Auch Rote Bete und Eisenpräparate können Ihren Stuhl rot bzw. schwarz verfärben. Das ist harmlos und in der Regel nur vorübergehend.

Blut im Stuhl: Ein Arztbesuch ist unvermeidbar

Auch wenn oft ein harmloser Grund dahintersteckt: Mit Blutungen im Stuhl ist ein Arztbesuch dringend empfehlenswert. So lassen sich mögliche Ursachen ermitteln und ernsthafte Erkrankungen frühzeitig erkennen. Das gilt besonders dann, wenn zu den Blutungen weitere Beschwerden hinzukommen wie:

  • Magen- und Bauchschmerzen
  • Übelkeit und Erbrechen
  • Unerklärlicher Gewichtsverlust
  • Dauernde Müdigkeit
  • Nachtschweiß

Verlieren Sie über einen langen Zeitraum Blut über den Stuhl, kann zudem eine Blutarmut die Folge sein. Schnell handeln sollten Sie daher, wenn Sie eine sehr große Menge Blut verlieren und plötzlich Symptome wie Schwindel, Kopfschmerzen oder eine blasse Haut auftreten.
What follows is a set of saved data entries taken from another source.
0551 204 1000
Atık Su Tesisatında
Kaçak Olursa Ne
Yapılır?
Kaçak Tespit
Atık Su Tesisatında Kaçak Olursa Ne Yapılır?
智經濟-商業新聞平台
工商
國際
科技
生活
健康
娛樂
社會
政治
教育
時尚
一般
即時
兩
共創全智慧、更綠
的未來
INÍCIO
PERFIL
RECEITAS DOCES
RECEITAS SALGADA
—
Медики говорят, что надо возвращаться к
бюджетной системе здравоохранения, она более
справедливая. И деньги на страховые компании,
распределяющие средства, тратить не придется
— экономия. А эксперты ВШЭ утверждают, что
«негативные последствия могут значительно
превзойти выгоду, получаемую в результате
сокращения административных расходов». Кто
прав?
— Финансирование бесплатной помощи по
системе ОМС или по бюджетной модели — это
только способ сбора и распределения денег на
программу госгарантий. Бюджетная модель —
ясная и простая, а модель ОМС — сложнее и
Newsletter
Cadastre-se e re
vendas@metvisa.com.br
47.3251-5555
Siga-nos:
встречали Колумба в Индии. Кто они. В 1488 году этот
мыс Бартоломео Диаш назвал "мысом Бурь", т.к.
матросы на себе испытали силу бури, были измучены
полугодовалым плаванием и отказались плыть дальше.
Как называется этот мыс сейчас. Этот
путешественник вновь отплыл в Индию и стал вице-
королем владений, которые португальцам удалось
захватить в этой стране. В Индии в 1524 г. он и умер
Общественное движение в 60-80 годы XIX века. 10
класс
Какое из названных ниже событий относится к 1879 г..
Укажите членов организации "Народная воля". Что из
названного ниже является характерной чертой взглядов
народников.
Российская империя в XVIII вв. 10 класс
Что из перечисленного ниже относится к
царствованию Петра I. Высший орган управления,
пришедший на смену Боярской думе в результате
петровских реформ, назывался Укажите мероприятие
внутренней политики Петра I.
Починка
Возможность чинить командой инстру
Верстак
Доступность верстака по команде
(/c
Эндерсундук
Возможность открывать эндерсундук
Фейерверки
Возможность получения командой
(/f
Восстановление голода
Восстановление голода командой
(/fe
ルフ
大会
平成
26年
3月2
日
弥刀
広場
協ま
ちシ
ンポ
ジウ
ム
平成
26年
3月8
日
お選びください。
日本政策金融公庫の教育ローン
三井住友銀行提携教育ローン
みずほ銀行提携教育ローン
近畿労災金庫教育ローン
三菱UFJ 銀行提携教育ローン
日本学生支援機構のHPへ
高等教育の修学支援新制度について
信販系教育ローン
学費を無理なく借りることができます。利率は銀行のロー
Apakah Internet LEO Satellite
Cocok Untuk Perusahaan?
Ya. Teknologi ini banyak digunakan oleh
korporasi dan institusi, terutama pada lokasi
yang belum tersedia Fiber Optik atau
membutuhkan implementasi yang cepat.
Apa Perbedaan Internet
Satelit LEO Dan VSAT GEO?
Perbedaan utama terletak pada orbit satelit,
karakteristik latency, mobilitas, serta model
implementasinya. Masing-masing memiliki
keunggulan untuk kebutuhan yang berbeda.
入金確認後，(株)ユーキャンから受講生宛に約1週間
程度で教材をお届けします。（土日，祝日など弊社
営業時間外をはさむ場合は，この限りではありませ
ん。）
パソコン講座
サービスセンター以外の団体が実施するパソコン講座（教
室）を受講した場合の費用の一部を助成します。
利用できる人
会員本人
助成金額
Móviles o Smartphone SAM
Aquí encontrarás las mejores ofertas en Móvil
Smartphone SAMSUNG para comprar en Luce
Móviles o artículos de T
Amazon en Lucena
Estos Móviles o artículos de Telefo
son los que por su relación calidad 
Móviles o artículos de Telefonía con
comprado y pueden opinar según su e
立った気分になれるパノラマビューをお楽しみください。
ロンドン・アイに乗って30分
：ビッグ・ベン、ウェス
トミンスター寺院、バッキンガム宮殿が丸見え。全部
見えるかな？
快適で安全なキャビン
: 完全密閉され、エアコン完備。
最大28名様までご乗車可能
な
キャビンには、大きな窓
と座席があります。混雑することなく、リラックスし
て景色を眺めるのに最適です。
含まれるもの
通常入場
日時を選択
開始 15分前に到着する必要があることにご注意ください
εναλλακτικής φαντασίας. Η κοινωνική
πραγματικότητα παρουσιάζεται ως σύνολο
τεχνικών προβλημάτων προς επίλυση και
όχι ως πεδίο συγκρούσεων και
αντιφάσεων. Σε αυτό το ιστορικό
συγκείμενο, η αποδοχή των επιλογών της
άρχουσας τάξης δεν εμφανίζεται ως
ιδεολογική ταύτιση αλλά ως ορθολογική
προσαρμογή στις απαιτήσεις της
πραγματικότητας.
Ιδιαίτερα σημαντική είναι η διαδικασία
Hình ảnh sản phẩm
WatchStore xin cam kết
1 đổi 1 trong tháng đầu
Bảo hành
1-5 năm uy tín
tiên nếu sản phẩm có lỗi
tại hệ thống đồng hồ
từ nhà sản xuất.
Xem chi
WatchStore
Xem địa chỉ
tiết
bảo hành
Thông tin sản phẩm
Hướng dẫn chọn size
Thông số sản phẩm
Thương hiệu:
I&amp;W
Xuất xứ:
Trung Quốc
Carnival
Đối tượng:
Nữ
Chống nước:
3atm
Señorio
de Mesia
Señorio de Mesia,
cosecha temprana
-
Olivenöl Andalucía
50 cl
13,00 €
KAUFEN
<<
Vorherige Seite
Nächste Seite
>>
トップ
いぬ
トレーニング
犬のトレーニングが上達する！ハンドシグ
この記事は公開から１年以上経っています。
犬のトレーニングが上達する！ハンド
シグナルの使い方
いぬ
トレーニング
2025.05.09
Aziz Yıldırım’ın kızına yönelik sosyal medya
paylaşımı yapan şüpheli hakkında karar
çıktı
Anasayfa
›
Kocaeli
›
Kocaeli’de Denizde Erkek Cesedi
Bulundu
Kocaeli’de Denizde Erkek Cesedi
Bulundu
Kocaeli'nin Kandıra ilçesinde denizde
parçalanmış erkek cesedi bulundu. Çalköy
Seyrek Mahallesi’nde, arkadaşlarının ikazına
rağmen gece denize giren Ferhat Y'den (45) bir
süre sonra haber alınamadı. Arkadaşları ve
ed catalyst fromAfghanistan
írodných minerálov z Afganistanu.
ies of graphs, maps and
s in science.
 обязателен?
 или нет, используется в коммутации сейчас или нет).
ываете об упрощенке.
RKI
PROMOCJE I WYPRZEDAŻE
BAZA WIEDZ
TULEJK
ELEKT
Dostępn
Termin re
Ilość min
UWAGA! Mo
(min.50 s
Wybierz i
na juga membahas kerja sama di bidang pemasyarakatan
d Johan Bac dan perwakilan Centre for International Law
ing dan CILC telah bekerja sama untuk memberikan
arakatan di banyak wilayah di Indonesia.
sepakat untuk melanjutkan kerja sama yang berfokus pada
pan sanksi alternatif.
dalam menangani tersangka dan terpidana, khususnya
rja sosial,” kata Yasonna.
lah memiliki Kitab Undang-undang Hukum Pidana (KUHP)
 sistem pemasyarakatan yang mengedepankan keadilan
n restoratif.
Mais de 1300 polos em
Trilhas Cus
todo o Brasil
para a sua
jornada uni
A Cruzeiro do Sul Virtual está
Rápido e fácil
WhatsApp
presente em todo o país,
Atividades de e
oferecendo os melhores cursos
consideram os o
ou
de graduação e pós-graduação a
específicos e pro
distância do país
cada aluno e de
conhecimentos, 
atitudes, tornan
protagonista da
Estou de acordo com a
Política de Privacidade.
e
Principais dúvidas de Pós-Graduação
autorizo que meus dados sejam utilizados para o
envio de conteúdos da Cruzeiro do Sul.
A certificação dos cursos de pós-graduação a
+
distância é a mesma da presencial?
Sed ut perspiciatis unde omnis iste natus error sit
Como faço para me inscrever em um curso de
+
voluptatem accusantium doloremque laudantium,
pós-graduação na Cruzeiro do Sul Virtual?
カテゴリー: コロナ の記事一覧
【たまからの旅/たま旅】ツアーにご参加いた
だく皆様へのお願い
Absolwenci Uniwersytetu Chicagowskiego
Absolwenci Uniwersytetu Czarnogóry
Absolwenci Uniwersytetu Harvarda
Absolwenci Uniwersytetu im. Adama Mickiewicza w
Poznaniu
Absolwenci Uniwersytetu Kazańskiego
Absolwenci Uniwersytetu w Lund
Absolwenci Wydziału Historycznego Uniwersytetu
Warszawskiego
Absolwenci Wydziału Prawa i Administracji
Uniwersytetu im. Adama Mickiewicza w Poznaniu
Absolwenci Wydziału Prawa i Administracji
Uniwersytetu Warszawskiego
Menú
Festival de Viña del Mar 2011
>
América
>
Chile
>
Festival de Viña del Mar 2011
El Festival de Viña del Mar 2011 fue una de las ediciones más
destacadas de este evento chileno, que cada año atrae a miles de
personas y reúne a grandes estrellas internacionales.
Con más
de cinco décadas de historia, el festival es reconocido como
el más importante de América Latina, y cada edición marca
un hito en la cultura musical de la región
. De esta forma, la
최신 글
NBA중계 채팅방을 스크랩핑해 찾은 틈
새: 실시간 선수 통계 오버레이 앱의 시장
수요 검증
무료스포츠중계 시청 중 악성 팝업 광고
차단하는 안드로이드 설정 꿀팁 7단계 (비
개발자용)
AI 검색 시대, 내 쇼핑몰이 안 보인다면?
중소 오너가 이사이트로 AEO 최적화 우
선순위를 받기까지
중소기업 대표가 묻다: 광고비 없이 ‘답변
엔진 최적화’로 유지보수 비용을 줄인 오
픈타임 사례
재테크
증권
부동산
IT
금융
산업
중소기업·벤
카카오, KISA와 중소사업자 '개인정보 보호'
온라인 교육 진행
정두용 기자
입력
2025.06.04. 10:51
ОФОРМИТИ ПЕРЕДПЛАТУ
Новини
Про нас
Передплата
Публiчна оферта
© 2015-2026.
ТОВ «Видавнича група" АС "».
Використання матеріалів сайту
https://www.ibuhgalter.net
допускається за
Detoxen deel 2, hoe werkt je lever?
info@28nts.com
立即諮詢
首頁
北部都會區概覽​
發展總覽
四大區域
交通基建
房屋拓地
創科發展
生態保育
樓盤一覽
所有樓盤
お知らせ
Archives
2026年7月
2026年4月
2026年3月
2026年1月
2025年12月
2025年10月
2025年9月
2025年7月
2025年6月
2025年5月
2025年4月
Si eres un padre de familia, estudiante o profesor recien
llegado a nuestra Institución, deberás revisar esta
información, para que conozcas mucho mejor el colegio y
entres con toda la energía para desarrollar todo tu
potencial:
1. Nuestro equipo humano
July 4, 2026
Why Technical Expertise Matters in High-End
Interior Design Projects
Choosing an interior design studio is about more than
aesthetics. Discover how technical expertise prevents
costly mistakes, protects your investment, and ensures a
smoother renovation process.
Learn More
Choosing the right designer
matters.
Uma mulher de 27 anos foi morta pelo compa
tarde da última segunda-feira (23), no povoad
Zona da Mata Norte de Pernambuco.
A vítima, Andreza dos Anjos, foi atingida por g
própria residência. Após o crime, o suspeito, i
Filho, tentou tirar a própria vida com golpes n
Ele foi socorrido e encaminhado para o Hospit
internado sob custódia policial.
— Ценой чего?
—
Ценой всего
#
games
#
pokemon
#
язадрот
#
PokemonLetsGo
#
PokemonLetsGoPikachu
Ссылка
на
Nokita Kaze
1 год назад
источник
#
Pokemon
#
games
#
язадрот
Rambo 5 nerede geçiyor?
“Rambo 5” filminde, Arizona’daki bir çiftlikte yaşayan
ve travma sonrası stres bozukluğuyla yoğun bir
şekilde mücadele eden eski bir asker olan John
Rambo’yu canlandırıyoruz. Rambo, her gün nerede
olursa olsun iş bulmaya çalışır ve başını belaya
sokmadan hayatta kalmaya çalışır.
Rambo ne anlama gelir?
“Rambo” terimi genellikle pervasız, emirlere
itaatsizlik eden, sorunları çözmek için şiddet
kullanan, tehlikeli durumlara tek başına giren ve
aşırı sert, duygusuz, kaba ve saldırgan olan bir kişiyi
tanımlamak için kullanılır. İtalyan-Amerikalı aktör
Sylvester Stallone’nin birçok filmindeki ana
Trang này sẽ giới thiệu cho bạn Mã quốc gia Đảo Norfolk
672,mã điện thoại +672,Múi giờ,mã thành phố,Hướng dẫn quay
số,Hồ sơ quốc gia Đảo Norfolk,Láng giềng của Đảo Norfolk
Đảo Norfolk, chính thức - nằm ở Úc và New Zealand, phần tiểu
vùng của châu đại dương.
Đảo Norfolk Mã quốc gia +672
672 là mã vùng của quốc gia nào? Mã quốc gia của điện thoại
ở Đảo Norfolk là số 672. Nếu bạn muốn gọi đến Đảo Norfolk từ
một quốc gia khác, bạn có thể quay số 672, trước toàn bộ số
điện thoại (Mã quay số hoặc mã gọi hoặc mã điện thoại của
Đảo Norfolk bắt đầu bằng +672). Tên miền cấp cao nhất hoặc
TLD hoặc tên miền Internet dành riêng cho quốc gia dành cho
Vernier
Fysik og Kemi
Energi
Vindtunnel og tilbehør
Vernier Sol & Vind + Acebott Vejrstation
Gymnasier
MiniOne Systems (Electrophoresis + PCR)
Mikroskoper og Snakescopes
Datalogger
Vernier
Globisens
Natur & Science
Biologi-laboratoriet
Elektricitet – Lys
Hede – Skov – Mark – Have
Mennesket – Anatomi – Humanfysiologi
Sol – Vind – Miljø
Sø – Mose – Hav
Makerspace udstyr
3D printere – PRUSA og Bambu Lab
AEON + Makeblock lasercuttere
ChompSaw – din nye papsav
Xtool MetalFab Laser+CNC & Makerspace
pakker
Dann ist es sinnvoll, ein Krankenhaus aufzusuchen.

Blut im Stuhl: Diagnose und Behandlung

Der Arzt erfragt in einem ausgiebigen Vorgespräch Ihre Stuhl- und Ernährungsgewohnheiten und Ihre Vorerkrankungen. Es folgt eine körperliche Untersuchung, bei der sich etwa Hämorrhoiden gut erkennen lassen. Oft veranlasst der Arzt außerdem eine Magen-Darm-Spiegelung. Weitere Untersuchungsmethoden sind Stuhl- und Blutproben, ein Ultraschall oder eine Kapselendoskopie, bei der eine winzige Kamera Aufnahmen vom Inneren des Verdauungstrakts macht.

Die anschließende Behandlung hängt vom Ursprung der Blutungen ab. Für chronisch-entzündliche Darmkrankheiten wie Morbus Crohn gibt es spezielle entzündungshemmende Medikamente, Hämorrhoiden lassen sich oft mit einem einfachen Eingriff entfernen. Auch Darmkrebs hat bei frühzeitiger Erkennung bessere Heilungschancen. Akute Blutungen stoppt der Arzt, indem er sie mit einem Laser verödet oder mithilfe einer Adrenalinlösung, durch die sich die Blutgefäße an der betroffenen Stelle zusammenziehen. Auch eine sogenannte Gummibandligatur ist möglich. Hier bindet der Arzt die Gefäße mithilfe eines Gummibandes ab, Dadurch sterben die betroffenen Gefäße ab und die Blutung stoppt.